The Mental Traveller

I TRAVELL’D thro’ a land of men,
A land of men and women too;
And heard and saw such dreadful things
As cold earth-wanderers never knew.

For there the Babe is born in joy 5
That was begotten in dire woe;
Just as we reap in joy the fruit
Which we in bitter tears did sow.

And if the Babe is born a boy
He’s given to a Woman Old, 10
Who nails him down upon a rock,
Catches his shrieks in cups of gold.

She binds iron thorns around his head,
She pierces both his hands and feet,
She cuts his heart out at his side, 15
To make it feel both cold and heat.

Her fingers number every nerve,
Just as a miser counts his gold;
She lives upon his shrieks and cries,
And she grows young as he grows old. 20

Till he becomes a bleeding Youth,
And she becomes a Virgin bright;
Then he rends up his manacles,
And binds her down for his delight.

He plants himself in all her nerves, 25
Just as a husbandman his mould;
And she becomes his dwelling-place
And garden fruitful seventyfold.

And agèd Shadow, soon he fades,
Wandering round an earthly cot, 30
Full fillèd all with gems and gold
Which he by industry had got.

And these 1 are the gems of the human soul,
The rubies and pearls of a love-sick eye,
The countless gold of the aching heart, 35
The martyr’s groan and the lover’s sigh.

They are his meat, they are his drink;
He feeds the beggar and the poor
And the wayfaring traveller:
For ever open is his door. 40

His grief is their eternal joy;
They make the roofs and walls to ring;
Till from the fire on the hearth
A little Female Babe does spring.

And she is all of solid fire 45
And gems and gold, that none his hand
Dares stretch to touch her baby form,
Or wrap her in his swaddling-band.

But she comes to the man she loves,
If young or old, or rich or poor; 50
They soon drive out the Agèd Host,
A beggar at another’s door.

He wanders weeping far away,
Until some other take him in;
Oft blind and age-bent, sore distrest, 55
Until he can a Maiden win.

And to allay his freezing age,
The poor man takes her in his arms;
The cottage fades before his sight,
The garden and its lovely charms. 60

The guests are scatter’d thro’ the land,
For the eye altering alters all;
The senses roll themselves in fear,
And the flat earth becomes a ball;

The stars, sun, moon, all shrink away, 65
A desert vast without a bound,
And nothing left to eat or drink,
And a dark desert all around.

The honey of her infant lips,
The bread and wine of her sweet smile, 70
The wild game of her roving eye,
Does him to infancy beguile;

For as he eats and drinks he grows
Younger and younger every day;
And on the desert wild they both 75
Wander in terror and dismay.

Like the wild stag she flees away,
Her fear plants many a thicket wild;
While he pursues her night and day,
By various arts of love beguil’d; 80

By various arts of love and hate,
Till the wide desert planted o’er
With labyrinths of wayward love,
Where roam the lion, wolf, and boar.

Till he becomes a wayward Babe, 85
And she a weeping Woman Old.
Then many a lover wanders here;
The sun and stars are nearer roll’d;

The trees bring forth sweet ecstasy
To all who in the desert roam; 90
Till many a city there is built,
And many a pleasant shepherd’s home.

But when they find the Frowning Babe,
Terror strikes thro’ the region wide:
They cry ‘The Babe! the Babe is born!’ 95
And flee away on every side.

For who dare touch the Frowning Form,
His arm is wither’d to its root;
Lions, boars, wolves, all howling flee,
And every tree does shed its fruit. 100

And none can touch that Frowning Form,
Except it be a Woman Old;
She nails him down upon the rock,
And all is done as I have told.
 

Corpsey

bandz ahoy
Maybe I'm just more "primed" to spot it but I seem to be seeing that Tate poster everywhere.

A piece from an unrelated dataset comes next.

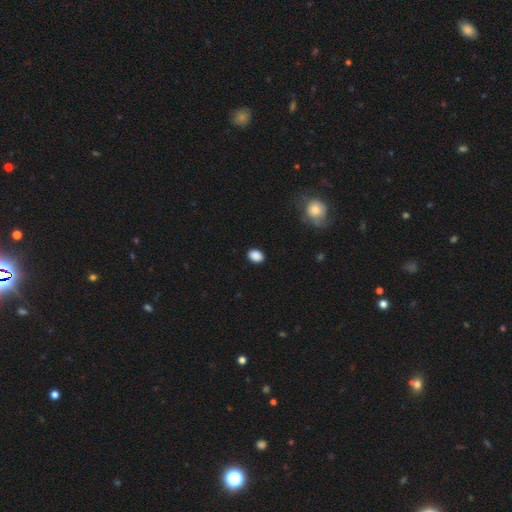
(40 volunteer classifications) smooth_or_featured: smooth (p=0.97) [alt: star or artifact p=0.03]
how_rounded: in between (p=0.77) [alt: round p=0.23]
merging: none (p=1.00)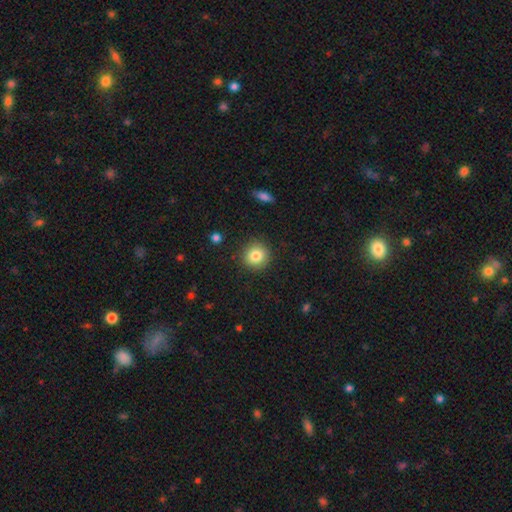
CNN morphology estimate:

Suggests an artist with mass appeal. I suppose a lot of my friends would have heard of Blake, if only for The Tyger and Jerusalem.
 

Corpsey

bandz ahoy
Yeats on Blake

http://www.gutenberg.org/files/49613/49613-h/49613-h.htm#Page_131

WILLIAM BLAKE AND THE IMAGINATION.
There have been men who loved the future like a mistress, and the future mixed her breath into their breath and shook her hair about them, and hid them from the understanding of their times. William Blake was one of these men, and if he spoke confusedly and obscurely it was because he spoke of things for whose speaking he could find no models in the world about him. He announced the religion of art, of which no man dreamed in the world about him; and he understood it more perfectly than the thousands of subtle spirits who have received its baptism in the world about us, because, in the beginning of important things—in the beginning of love, in the beginning of the day, in the beginning of any work, there is a moment when we understand more perfectly than we understand again until all is finished.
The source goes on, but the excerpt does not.